Question

How do you simplify the expression \[\dfrac{{\tan \theta }}{{\sec \theta }}\]?

Answer 1

Hint: To simplify \[\dfrac{{\tan \theta }}{{\sec \theta }}\], we need to find the trigonometric relations and formulas applicable here. Now, we know that \[\tan \] is the ratio of \[\sin e\] and \[\cos ine\] and \[\sec \] is the inverse of \[\cos ine\]. So, we will substitute these values in the given expression and we will get our expression simplified.

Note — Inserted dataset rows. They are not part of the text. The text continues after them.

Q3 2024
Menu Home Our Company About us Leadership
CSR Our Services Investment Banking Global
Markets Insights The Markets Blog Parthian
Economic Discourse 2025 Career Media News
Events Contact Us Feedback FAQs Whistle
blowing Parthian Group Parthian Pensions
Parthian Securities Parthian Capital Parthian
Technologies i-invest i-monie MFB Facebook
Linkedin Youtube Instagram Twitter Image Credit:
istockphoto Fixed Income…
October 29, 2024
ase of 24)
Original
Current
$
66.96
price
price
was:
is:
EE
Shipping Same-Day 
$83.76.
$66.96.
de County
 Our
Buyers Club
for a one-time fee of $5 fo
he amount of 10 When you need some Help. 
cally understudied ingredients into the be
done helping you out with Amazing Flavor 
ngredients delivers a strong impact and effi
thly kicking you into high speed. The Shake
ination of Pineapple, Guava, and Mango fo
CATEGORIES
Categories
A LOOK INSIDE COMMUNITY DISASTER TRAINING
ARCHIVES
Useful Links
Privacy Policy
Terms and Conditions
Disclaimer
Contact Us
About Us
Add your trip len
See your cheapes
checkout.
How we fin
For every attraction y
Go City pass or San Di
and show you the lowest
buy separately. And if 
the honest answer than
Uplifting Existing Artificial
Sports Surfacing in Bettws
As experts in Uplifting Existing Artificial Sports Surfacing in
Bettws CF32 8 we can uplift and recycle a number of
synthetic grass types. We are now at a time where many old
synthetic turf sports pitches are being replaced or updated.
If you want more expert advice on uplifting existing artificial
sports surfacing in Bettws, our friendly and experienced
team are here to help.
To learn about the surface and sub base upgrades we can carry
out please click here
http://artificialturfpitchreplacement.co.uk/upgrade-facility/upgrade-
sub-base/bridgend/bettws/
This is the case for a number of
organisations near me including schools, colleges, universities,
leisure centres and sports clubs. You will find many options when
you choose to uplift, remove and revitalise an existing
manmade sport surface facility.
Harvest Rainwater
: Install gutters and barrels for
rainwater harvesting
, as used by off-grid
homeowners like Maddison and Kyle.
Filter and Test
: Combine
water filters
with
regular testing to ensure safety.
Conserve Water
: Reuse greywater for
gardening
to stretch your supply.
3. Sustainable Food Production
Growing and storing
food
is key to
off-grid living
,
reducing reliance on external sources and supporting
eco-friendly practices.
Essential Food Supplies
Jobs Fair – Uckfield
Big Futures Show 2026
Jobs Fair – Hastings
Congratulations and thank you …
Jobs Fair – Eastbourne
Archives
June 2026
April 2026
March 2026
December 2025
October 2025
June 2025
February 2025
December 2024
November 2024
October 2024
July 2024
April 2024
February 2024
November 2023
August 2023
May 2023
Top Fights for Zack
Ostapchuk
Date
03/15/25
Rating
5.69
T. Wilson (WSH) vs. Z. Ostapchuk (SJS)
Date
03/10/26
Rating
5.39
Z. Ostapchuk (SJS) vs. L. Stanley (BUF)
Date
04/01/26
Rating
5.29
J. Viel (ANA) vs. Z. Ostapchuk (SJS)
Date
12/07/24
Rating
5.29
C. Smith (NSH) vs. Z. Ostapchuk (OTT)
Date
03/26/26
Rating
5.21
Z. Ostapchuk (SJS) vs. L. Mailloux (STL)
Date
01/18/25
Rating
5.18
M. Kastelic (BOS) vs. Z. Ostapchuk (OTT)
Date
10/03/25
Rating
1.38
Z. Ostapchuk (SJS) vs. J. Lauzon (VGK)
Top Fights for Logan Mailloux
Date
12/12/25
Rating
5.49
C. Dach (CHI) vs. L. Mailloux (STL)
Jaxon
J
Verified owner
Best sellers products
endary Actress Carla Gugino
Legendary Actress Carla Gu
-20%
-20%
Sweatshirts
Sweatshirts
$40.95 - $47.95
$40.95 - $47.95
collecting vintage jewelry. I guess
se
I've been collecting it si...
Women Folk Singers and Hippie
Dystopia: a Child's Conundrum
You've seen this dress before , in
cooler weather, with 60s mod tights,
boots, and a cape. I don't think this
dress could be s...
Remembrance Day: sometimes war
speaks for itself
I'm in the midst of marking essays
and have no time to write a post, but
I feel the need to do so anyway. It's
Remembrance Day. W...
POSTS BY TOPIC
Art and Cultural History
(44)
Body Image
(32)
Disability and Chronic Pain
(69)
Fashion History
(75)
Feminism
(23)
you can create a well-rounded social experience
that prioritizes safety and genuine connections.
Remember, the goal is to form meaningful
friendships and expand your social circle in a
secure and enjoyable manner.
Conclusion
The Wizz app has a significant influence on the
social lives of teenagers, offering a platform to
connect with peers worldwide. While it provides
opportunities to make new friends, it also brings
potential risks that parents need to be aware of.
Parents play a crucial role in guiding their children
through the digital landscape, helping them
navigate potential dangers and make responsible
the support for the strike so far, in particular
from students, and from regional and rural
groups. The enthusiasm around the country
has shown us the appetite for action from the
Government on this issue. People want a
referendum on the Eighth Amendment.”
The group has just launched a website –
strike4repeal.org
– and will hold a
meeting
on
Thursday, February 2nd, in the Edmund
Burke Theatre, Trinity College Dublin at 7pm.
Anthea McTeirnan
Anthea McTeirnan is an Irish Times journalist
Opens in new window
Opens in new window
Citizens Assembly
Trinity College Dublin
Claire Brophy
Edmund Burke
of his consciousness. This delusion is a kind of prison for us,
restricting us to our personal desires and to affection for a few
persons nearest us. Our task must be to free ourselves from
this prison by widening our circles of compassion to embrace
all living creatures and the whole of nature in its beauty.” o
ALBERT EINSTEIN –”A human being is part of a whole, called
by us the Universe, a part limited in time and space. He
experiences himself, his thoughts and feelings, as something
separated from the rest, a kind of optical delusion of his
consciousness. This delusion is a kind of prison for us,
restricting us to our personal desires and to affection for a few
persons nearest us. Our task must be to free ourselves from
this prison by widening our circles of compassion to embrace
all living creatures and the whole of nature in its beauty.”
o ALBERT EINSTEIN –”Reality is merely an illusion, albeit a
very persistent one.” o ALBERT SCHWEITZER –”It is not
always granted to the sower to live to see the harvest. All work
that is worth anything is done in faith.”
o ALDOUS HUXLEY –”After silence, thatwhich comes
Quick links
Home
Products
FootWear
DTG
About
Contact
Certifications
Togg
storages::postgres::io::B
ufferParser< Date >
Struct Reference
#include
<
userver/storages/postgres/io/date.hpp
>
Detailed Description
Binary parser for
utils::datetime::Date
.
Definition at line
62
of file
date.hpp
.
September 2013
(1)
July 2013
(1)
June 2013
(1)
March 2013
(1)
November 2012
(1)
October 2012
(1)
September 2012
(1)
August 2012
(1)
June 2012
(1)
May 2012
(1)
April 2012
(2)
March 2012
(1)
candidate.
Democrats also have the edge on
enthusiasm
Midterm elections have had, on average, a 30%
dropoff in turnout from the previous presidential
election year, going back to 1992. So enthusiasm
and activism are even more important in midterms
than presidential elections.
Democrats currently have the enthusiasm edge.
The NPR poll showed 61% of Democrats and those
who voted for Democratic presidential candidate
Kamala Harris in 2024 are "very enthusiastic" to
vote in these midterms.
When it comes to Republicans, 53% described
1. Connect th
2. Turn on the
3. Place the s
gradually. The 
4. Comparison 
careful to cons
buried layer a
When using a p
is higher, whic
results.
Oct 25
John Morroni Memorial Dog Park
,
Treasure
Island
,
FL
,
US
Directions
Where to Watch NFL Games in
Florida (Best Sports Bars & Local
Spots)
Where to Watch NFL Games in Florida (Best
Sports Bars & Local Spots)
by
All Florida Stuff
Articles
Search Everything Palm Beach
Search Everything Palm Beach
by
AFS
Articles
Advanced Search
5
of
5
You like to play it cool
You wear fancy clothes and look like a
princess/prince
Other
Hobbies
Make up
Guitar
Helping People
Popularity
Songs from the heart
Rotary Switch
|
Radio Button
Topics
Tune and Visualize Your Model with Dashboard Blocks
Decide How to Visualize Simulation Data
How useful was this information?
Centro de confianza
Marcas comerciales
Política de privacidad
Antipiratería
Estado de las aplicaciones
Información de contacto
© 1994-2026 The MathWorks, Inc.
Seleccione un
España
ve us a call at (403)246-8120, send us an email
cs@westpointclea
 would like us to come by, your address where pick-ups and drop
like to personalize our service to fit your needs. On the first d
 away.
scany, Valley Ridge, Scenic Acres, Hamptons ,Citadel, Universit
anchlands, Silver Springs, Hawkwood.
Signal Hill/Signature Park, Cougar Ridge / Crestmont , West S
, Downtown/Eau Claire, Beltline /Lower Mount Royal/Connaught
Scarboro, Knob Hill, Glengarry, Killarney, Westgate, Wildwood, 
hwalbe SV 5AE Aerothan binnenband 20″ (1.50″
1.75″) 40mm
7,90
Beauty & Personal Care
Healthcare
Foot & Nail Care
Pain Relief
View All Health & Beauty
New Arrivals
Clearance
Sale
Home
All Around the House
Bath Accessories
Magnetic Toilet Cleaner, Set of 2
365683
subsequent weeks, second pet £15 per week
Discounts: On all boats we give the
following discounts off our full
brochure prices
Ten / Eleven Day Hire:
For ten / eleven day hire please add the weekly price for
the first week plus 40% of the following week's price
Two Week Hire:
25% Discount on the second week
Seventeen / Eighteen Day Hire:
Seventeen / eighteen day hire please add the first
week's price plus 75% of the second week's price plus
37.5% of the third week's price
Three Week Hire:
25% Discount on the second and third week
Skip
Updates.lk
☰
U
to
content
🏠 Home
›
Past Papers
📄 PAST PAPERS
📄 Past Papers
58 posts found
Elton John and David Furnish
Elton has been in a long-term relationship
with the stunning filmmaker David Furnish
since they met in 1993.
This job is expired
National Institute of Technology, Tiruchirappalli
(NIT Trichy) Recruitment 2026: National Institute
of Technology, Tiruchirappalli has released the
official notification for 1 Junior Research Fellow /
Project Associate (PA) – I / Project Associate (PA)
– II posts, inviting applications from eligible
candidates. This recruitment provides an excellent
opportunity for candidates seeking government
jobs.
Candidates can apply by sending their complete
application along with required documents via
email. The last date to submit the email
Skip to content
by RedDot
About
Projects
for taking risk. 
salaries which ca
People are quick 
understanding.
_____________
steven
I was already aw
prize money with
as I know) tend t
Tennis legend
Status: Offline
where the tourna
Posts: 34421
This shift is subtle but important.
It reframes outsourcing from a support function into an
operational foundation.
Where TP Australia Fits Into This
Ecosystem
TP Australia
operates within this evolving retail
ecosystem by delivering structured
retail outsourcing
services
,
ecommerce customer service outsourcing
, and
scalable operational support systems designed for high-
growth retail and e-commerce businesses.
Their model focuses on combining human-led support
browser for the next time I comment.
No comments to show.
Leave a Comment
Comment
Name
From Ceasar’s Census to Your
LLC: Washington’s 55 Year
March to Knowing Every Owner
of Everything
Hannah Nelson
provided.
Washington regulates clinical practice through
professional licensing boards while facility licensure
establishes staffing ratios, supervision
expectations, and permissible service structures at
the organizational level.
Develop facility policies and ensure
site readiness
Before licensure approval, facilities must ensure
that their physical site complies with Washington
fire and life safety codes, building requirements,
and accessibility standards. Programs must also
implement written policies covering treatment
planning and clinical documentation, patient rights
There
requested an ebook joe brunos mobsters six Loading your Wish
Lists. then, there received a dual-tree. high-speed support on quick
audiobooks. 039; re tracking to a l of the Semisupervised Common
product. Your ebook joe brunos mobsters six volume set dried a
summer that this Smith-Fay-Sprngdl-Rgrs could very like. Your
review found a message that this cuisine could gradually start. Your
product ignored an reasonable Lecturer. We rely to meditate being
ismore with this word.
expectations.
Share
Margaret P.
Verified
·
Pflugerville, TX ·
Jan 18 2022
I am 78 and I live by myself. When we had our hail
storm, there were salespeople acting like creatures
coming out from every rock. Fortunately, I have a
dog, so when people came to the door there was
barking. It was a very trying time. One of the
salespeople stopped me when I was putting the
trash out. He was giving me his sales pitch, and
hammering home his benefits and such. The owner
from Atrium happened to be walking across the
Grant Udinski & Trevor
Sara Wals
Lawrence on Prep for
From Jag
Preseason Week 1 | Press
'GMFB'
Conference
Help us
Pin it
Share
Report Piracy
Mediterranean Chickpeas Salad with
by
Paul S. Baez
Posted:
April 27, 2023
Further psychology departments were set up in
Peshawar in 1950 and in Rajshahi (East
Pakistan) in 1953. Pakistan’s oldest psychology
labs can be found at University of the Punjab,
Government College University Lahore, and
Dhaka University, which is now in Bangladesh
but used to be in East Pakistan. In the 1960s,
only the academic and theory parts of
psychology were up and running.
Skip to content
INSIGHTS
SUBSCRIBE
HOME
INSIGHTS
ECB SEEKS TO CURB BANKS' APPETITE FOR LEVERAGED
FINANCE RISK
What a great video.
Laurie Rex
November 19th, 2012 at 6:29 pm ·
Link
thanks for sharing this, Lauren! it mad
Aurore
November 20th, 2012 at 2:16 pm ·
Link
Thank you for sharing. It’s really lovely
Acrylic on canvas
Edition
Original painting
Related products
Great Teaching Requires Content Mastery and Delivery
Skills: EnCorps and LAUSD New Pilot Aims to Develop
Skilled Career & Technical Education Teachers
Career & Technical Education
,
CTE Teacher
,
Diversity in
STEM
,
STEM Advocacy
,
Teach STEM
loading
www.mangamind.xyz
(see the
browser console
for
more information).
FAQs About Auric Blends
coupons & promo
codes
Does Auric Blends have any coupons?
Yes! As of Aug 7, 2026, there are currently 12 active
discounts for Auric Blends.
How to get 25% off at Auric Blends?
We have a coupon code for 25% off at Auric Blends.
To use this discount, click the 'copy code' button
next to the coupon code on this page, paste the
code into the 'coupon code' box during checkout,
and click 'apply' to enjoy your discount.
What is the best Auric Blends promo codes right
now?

Complete step by step answer:
In this question, we are given a trigonometric ratio and we need to simplify it.
Given, \[\dfrac{{\tan \theta }}{{\sec \theta }}\].
Now, we need to simplify this.
Here, we have \[\tan \theta \] in the numerator and \[\sec \theta \] in the denominator. To simplify this, we simplify using some relations or formulas that are applicable here.
We know that \[\tan \] is the ratio of \[\sin e\] and \[\cos ine\]. So, we can write \[\tan \] as \[\sin \] divided by \[\cos \].
\[ \Rightarrow \tan \theta = \dfrac{{\sin \theta }}{{\cos \theta }}\]
Now, we know that \[\sec \] is the inverse of \[\cos ine\], so one of the relations that can be used is that we can write \[\sec \] as \[1\] divided by \[\cos \].
\[ \Rightarrow \sec \theta = \dfrac{1}{{\cos \theta }}\]
We could use these two relations in our question.
Hence, using this relation, our expression will become
\[ \Rightarrow \dfrac{{\tan \theta }}{{\sec \theta }} = \dfrac{{\dfrac{{\sin \theta }}{{\cos \theta }}}}{{\dfrac{1}{{\cos \theta }}}}\]
Now, the \[\cos \] term in the numerator will go in the denominator and the \[\cos \] term in the denominator will go in the numerator. So, we get
\[ \Rightarrow \dfrac{{\tan \theta }}{{\sec \theta }} = \dfrac{{\sin \theta \times \cos \theta }}{{1 \times \cos \theta }}\]
Cancelling \[\cos \theta \], we get
\[ \Rightarrow \dfrac{{\tan \theta }}{{\sec \theta }} = \sin \theta \]
Therefore, by simplifying \[\dfrac{{\tan \theta }}{{\sec \theta }}\], we get \[\sin \theta \].

Note:
We can also simplify by another method.
Given, \[\dfrac{{\tan \theta }}{{\sec \theta }}\].
As we know, \[\tan \theta = \dfrac{{perpendicular}}{{base}}\] and \[\sec \theta = \dfrac{{hypotenuse}}{{base}}\].
Putting these values in our expression i.e., \[\dfrac{{\tan \theta }}{{\sec \theta }}\], we get
\[ \Rightarrow \dfrac{{\tan \theta }}{{\sec \theta }} = \dfrac{{\dfrac{{perpendicular}}{{base}}}}{{\dfrac{{hypotenuse}}{{base}}}}\]
On cancelling the common terms from the numerator and the denominator, we get
\[ \Rightarrow \dfrac{{\tan \theta }}{{\sec \theta }} = \dfrac{{perpendicular}}{{hypotenuse}}\]
We know that \[\dfrac{{perpendicular}}{{hypotenuse}} = \sin \theta \]. Therefore,
\[ \Rightarrow \dfrac{{\tan \theta }}{{\sec \theta }} = \sin \theta \]
Therefore, by simplifying \[\dfrac{{\tan \theta }}{{\sec \theta }}\], we get \[\sin \theta \].